- SELECTED PASSAGE
####
[foreign] RFR 8220544: Jextract; library dependent header filtering
Maurizio Cimadamore
maurizio.cimadamore at oracle.com
Tue Mar 19 21:06:29 UTC 2019
Cool! This is very nice milestone for jextract :-)
When you have time (and if you can) it would be nice to get some stats
on extracting a library (e.g. Python) on Windows before/after, to get a
sense of what degree of improvement in terms of static footprint we can
get. I tested on Linux and I can get smaller jars (up to 2x) but I sense
that the improvement is much more dramatic on Windows-land.
Maurizio
On 19/03/2019 19:58, Jorn Vernee wrote:
> Thanks for the reviews. I've updated the comment and pushed.
>
> Jorn
>
> Sundararajan Athijegannathan schreef op 2019-03-19 18:07:
>> Tests passed. Please go ahead with push.
####
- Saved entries
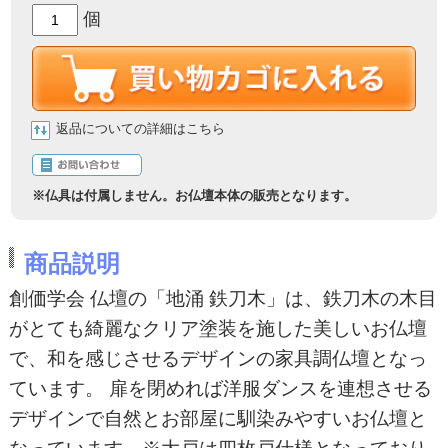
個
返品についての詳細はこちら
商品説明
創価学会 仏壇の「地涌 鉄刀木」は、鉄刀木の木目
がとても綺麗なクリア塗装を施した美しいお仏壇
で、和を感じさせるデザインの家具調仏壇となっ
ています。 扉を閉めれば洋服ダンスを連想させる
デザインで自然とお部屋に馴染みやすいお仏壇と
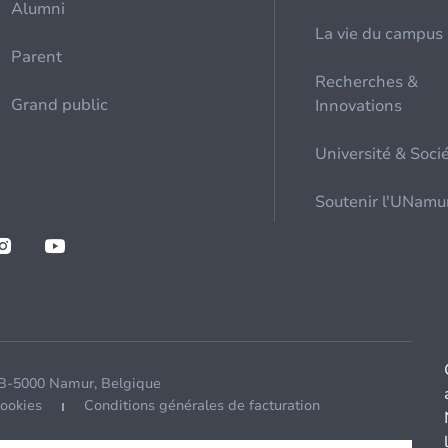
Alumni
La vie du campus
Parent
Recherches &
Grand public
Innovations
Université & Soci
Soutenir l'UNamu
 B-5000 Namur, Belgique
cookies
Conditions générales de facturation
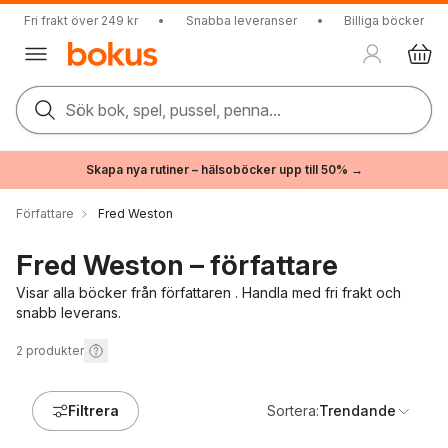
Fri frakt över 249 kr
•
Snabba leveranser
•
Billiga böcker
Sök bok, spel, pussel, penna...
Skapa nya rutiner – hälsoböcker upp till 50% →
Författare
Fred Weston
Fred Weston – författare
Visar alla böcker från författaren . Handla med fri frakt och
snabb leverans.
2
produkter
Filtrera
Sortera:
Trendande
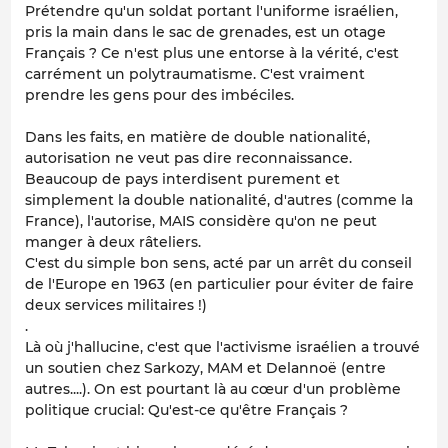
Prétendre qu'un soldat portant l'uniforme israélien,
pris la main dans le sac de grenades, est un otage
Français ? Ce n'est plus une entorse à la vérité, c'est
carrément un polytraumatisme. C'est vraiment
prendre les gens pour des imbéciles.
Dans les faits, en matière de double nationalité,
autorisation ne veut pas dire reconnaissance.
Beaucoup de pays interdisent purement et
simplement la double nationalité, d'autres (comme la
France), l'autorise, MAIS considère qu'on ne peut
manger à deux râteliers.
C'est du simple bon sens, acté par un arrêt du conseil
de l'Europe en 1963 (en particulier pour éviter de faire
deux services militaires !)
.
Là où j'hallucine, c'est que l'activisme israélien a trouvé
un soutien chez Sarkozy, MAM et Delannoë (entre
autres....). On est pourtant là au cœur d'un problème
politique crucial: Qu'est-ce qu'être Français ?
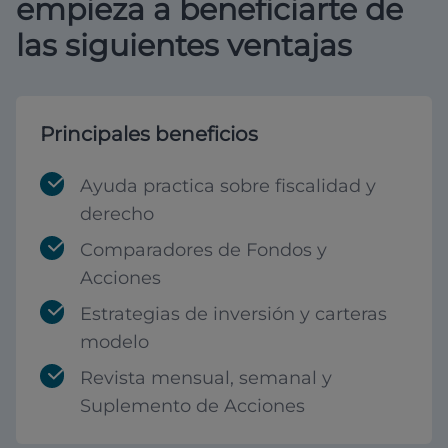
empieza a beneficiarte de
las siguientes ventajas
Principales beneficios
Ayuda practica sobre fiscalidad y
derecho
Comparadores de Fondos y
Acciones
Estrategias de inversión y carteras
modelo
Revista mensual, semanal y
Suplemento de Acciones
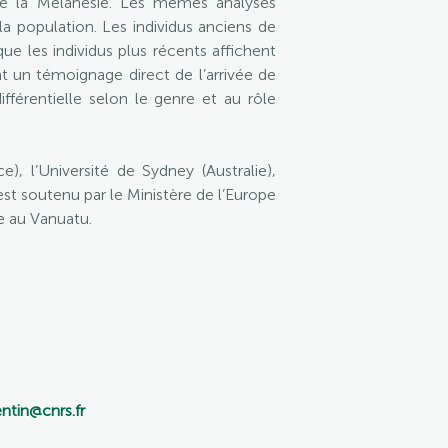
de la Mélanésie. Les mêmes analyses
a population. Les individus anciens de
ue les individus plus récents affichent
 un témoignage direct de l’arrivée de
fférentielle selon le genre et au rôle
 l’Université de Sydney (Australie),
 est soutenu par le Ministère de l’Europe
e au Vanuatu.
entin@cnrs.fr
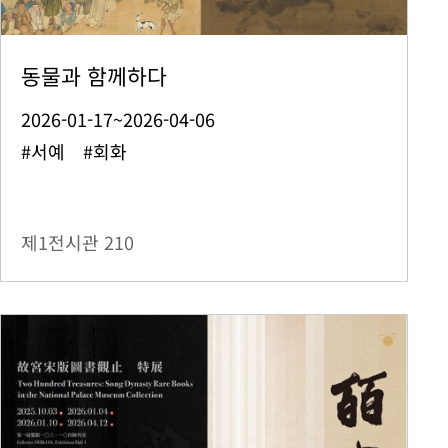
동물과 함께하다
2026-01-17~2026-04-06
#서예 #회화
제1전시관
210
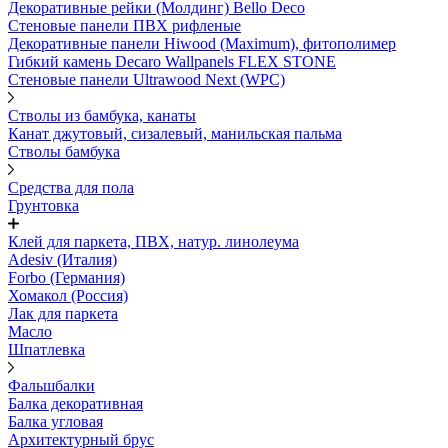
Декоративные рейки (Молдинг) Bello Deco
Стеновые панели ПВХ рифленые
Декоративные панели Hiwood (Maximum), фитополимер
Гибкий камень Decaro Wallpanels FLEX STONE
Стеновые панели Ultrawood Next (WPC)
Стволы из бамбука, канаты
Канат джутовый, сизалевый, манильская пальма
Стволы бамбука
Средства для пола
Грунтовка
Клей для паркета, ПВХ, натур. линолеума
Adesiv (Италия)
Forbo (Германия)
Хомакол (Россия)
Лак для паркета
Масло
Шпатлевка
Фальшбалки
Балка декоративная
Балка угловая
Архитектурный брус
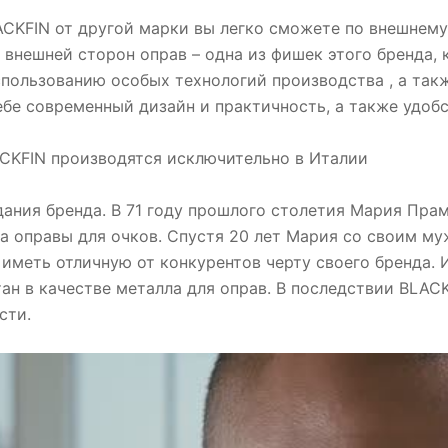
CKFIN от другой марки вы легко сможете по внешнему 
 внешней сторон оправ – одна из фишек этого бренда, 
спользованию особых технологий производства , а та
ебе современный дизайн и практичность, а также удоб
ACKFIN производятся исключительно в Италии
ания бренда. В 71 году прошлого столетия Мария Пра
а оправы для очков. Спустя 20 лет Мария со своим му
 иметь отличную от конкурентов черту своего бренда. 
ан в качестве металла для оправ. В последствии BLAC
сти.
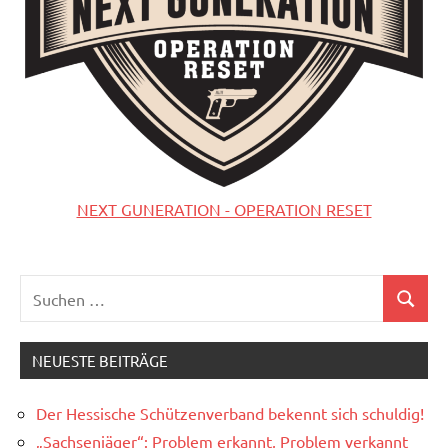
NEXT GUNERATION - OPERATION RESET
Suchen
Suchen
nach:
NEUESTE BEITRÄGE
Der Hessische Schützenverband bekennt sich schuldig!
„Sachsenjäger“: Problem erkannt, Problem verkannt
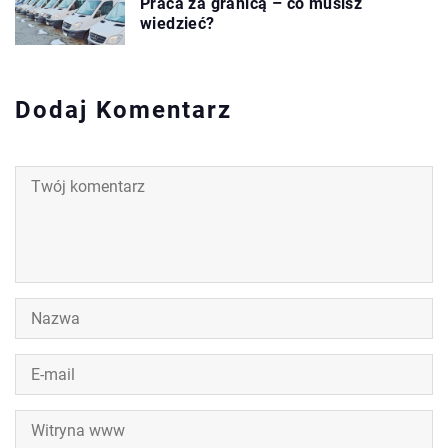
Praca za granicą – co musisz
wiedzieć?
Dodaj Komentarz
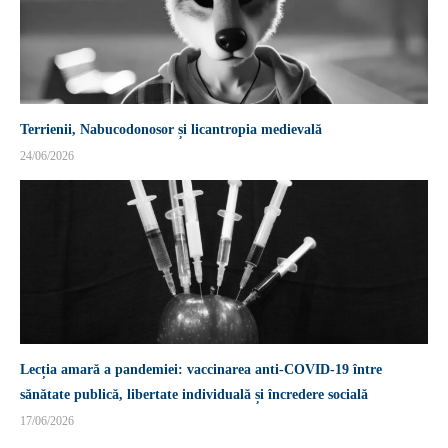
Terrienii, Nabucodonosor și licantropia medievală
24/06/2026
Lecția amară a pandemiei: vaccinarea anti-COVID-19 între
sănătate publică, libertate individuală și încredere socială
17/06/2026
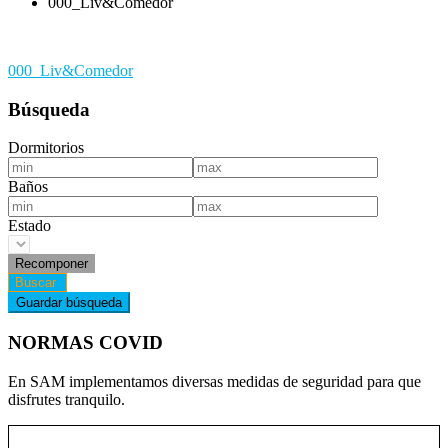
000_Liv&Comedor
Navegación
000_Liv&Comedor
de
Búsqueda
entradas
Dormitorios
Baños
Estado
NORMAS COVID
En SAM implementamos diversas medidas de seguridad para que
disfrutes tranquilo.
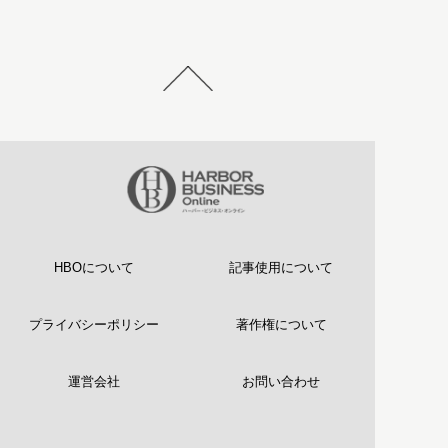
HBOについて
記事使用について
プライバシーポリシー
著作権について
運営会社
お問い合わせ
####
- USING THE INFORMATION
**A.** From the jextract message, set down the passage starting with "[foreign] RFR 8220544: Jextract;" and going on through "for jextract :-)", word for word.
**B.** Collect every line in the entries that contains the word "individus".

- TASK-BY-TASK RESULTS
**A.**
[foreign] RFR 8220544: Jextract; library dependent header filtering
Maurizio Cimadamore
maurizio.cimadamore at oracle.com
Tue Mar 19 21:06:29 UTC 2019
Cool! This is very nice milestone for jextract :-)

**B.**
a population. Les individus anciens de
ue les individus plus récents affichent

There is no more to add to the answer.